■ **YOUR TASK**: Begin at the line in the records that has "The reason I" and stop after the line that has "XChips... XChips is now real...". Give those lines again, switching "phone" to "tablet" and leaving everything else unchanged.

■ **DATA PROVIDED**:
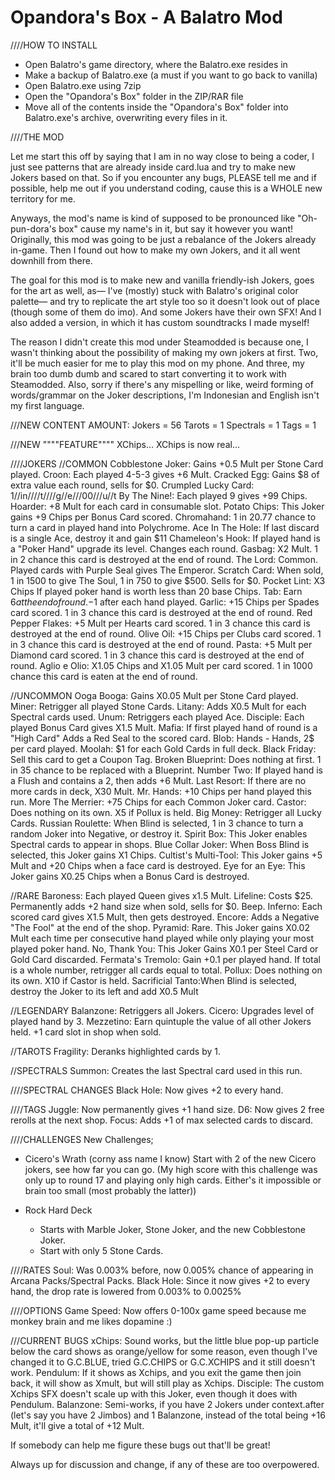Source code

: # Opandora's Box - A Balatro Mod
////HOW TO INSTALL
- Open Balatro's game directory, where the Balatro.exe resides in
- Make a backup of Balatro.exe (a must if you want to go back to vanilla)
- Open Balatro.exe using 7zip
- Open the "Opandora's Box" folder in the ZIP/RAR file
- Move all of the contents inside the "Opandora's Box" folder into Balatro.exe's archive, overwriting every files in it.

////THE MOD

Let me start this off by saying that I am in no way close to being a coder, I just see patterns that are already inside card.lua and try to make new Jokers based on that.
So if you encounter any bugs, PLEASE tell me and if possible, help me out if you understand coding, cause this is a WHOLE new territory for me.

Anyways, the mod's name is kind of supposed to be pronounced like "Oh-pun-dora's box" cause my name's in it, but say it however you want!
Originally, this mod was going to be just a rebalance of the Jokers already in-game.
Then I found out how to make my own Jokers, and it all went downhill from there.

The goal for this mod is to make new and vanilla friendly-ish Jokers, goes for the art as well, as—
I've (mostly) stuck with Balatro's original color palette—
and try to replicate the art style too so it doesn't look out of place (though some of them do imo).
And some Jokers have their own SFX!
And I also added a version, in which it has custom soundtracks I made myself!

The reason I didn't create this mod under Steamodded is because one, I wasn't thinking about the possibility of making my own jokers at first.
Two, it'll be much easier for me to play this mod on my phone.
And three, my brain too dumb dumb and scared to start converting it to work with Steamodded.
Also, sorry if there's any mispelling or like, weird forming of words/grammar on the Joker descriptions, I'm Indonesian and English isn't my first language.

///NEW CONTENT AMOUNT:
Jokers = 56
Tarots = 1
Spectrals = 1
Tags = 1

///NEW """"FEATURE""""
XChips... XChips is now real...

////JOKERS
//COMMON
Cobblestone Joker: Gains +0.5 Mult per Stone Card played.
Croon: Each played 4-5-3 gives +6 Mult.
Cracked Egg: Gains $8 of extra value each round, sells for $0.
Crumpled Lucky Card: 1//in////t////g//e///00///u//t
By The Nine!: Each played 9 gives +99 Chips.
Hoarder: +8 Mult for each card in consumable slot.
Potato Chips: This Joker gains +9 Chips per Bonus Card scored.
Chromahand: 1 in 20.77 chance to turn a card in played hand into Polychrome.
Ace In The Hole: If last discard is a single Ace, destroy it and gain $11
Chameleon's Hook: If played hand is a "Poker Hand" upgrade its level. Changes each round.
Gasbag: X2 Mult. 1 in 2 chance this card is destroyed at the end of round.
The Lord: Common. Played cards with Purple Seal gives The Emperor.
Scratch Card: When sold, 1 in 1500 to give The Soul, 1 in 750 to give $500. Sells for $0.
Pocket Lint: X3 Chips If played poker hand is worth less than 20 base Chips.
Tab: Earn $6 at the end of round. -$1 after each hand played.
Garlic: +15 Chips per Spades card scored. 1 in 3 chance this card is destroyed at the end of round.
Red Pepper Flakes: +5 Mult per Hearts card scored. 1 in 3 chance this card is destroyed at the end of round.
Olive Oil: +15 Chips per Clubs card scored. 1 in 3 chance this card is destroyed at the end of round.
Pasta: +5 Mult per Diamond card scored. 1 in 3 chance this card is destroyed at the end of round.
Aglio e Olio: X1.05 Chips and X1.05 Mult per card scored. 1 in 1000 chance this card is eaten at the end of round.

//UNCOMMON
Ooga Booga: Gains X0.05 Mult per Stone Card played.
Miner: Retrigger all played Stone Cards.
Litany: Adds X0.5 Mult for each Spectral cards used.
Unum: Retriggers each played Ace.
Disciple: Each played Bonus Card gives X1.5 Mult.
Mafia: If first played hand of round is a "High Card" Adds a Red Seal to the scored card.
Blob: Hands - Hands, 2$ per card played.
Moolah: $1 for each Gold Cards in full deck.
Black Friday: Sell this card to get a Coupon Tag.
Broken Blueprint: Does nothing at first. 1 in 35 chance to be replaced with a Blueprint.
Number Two: If played hand is a Flush and contains a 2, then adds +6 Mult.
Last Resort: If there are no more cards in deck, X30 Mult.
Mr. Hands: +10 Chips per hand played this run.
More The Merrier: +75 Chips for each Common Joker card.
Castor: Does nothing on its own. X5 if Pollux is held.
Big Money: Retrigger all Lucky Cards.
Russian Roulette: When Blind is selected, 1 in 3 chance to turn a random Joker into Negative, or destroy it.
Spirit Box: This Joker enables Spectral cards to appear in shops.
Blue Collar Joker: When Boss Blind is selected, this Joker gains X1 Chips.
Cultist's Multi-Tool: This Joker gains +5 Mult and +20 Chips when a face card is destroyed.
Eye for an Eye: This Joker gains X0.25 Chips when a Bonus Card is destroyed.

//RARE
Baroness: Each played Queen gives x1.5 Mult.
Lifeline: Costs $25. Permanently adds +2 hand size when sold, sells for $0. Beep.
Inferno: Each scored card gives X1.5 Mult, then gets destroyed.
Encore: Adds a Negative "The Fool" at the end of the shop.
Pyramid: Rare. This Joker gains X0.02 Mult each time per consecutive hand played while only playing your most played poker hand.
No, Thank You: This Joker Gains X0.1 per Steel Card or Gold Card discarded.
Fermata's Tremolo: Gain +0.1 per played hand. If total is a whole number, retrigger all cards equal to total.
Pollux: Does nothing on its own. X10 if Castor is held.
Sacrificial Tanto:When Blind is selected, destroy the Joker to its left and add X0.5 Mult

//LEGENDARY
Balanzone: Retriggers all Jokers.
Cicero: Upgrades level of played hand by 3.
Mezzetino: Earn quintuple the value of all other Jokers held. +1 card slot in shop when sold.

//TAROTS
Fragility: Deranks highlighted cards by 1.

//SPECTRALS
Summon: Creates the last Spectral card used in this run.

////SPECTRAL CHANGES
Black Hole: Now gives +2 to every hand.

////TAGS
Juggle: Now permanently gives +1 hand size.
D6: Now gives 2 free rerolls at the next shop.
Focus: Adds +1 of max selected cards to discard.

////CHALLENGES
New Challenges;

- Cicero's Wrath (corny ass name I know)
	Start with 2 of the new Cicero jokers, see how far you can go.
	(My high score with this challenge was only up to round 17 and playing only high cards. Either's it impossible or brain too small (most probably the latter))

- Rock Hard Deck
	- Starts with Marble Joker, Stone Joker, and the new Cobblestone Joker.
	- Start with only 5 Stone Cards.

////RATES
Soul: Was 0.003% before, now 0.005% chance of appearing in Arcana Packs/Spectral Packs.
Black Hole: Since it now gives +2 to every hand, the drop rate is lowered from 0.003% to 0.0025%

////OPTIONS
Game Speed: Now offers 0-100x game speed because me monkey brain and me likes dopamine :)

///CURRENT BUGS
xChips: Sound works, but the little blue pop-up particle below the card shows as orange/yellow for some reason, even though I've changed it to G.C.BLUE, tried G.C.CHIPS or G.C.XCHIPS and it still doesn't work.
Pendulum: If it shows as Xchips, and you exit the game then join back, it will show as Xmult, but will still play as Xchips.
Disciple: The custom Xchips SFX doesn't scale up with this Joker, even though it does with Pendulum.
Balanzone: Semi-works, if you have 2 Jokers under context.after
(let's say you have 2 Jimbos) and 1 Balanzone, instead of the total being +16 Mult, it'll give a total of +12 Mult.

If somebody can help me figure these bugs out that'll be great!

Always up for discussion and change, if any of these are too overpowered.

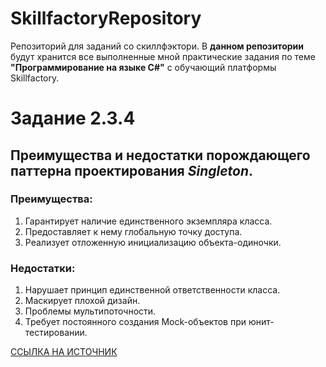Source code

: # SkillfactoryRepository
Репозиторий для заданий со скиллфэктори.
В **данном репозитории** будут хранится все выполненные мной практические задания по теме **"Программирование на языке C#"** с обучающий платформы Skillfactory.

# Задание 2.3.4
## Преимущества и недостатки порождающего паттерна проектирования *Singleton*.
### Преимущества:
1. Гарантирует наличие единственного экземпляра класса.
2. Предоставляет к нему глобальную точку доступа.
3. Реализует отложенную инициализацию объекта-одиночки.

### Недостатки:
1. Нарушает принцип единственной ответственности класса.
2. Маскирует плохой дизайн.
3. Проблемы мультипоточности.
4. Требует постоянного создания Mock-объектов при юнит-тестировании.

[ССЫЛКА НА ИСТОЧНИК](https://refactoring.guru/ru/design-patterns/singleton)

■ **WRITTEN SOLUTION**:
The reason I didn't create this mod under Steamodded is because one, I wasn't thinking about the possibility of making my own jokers at first.
Two, it'll be much easier for me to play this mod on my tablet.
And three, my brain too dumb dumb and scared to start converting it to work with Steamodded.
Also, sorry if there's any mispelling or like, weird forming of words/grammar on the Joker descriptions, I'm Indonesian and English isn't my first language.

///NEW CONTENT AMOUNT:
Jokers = 56
Tarots = 1
Spectrals = 1
Tags = 1

///NEW """"FEATURE""""
XChips... XChips is now real...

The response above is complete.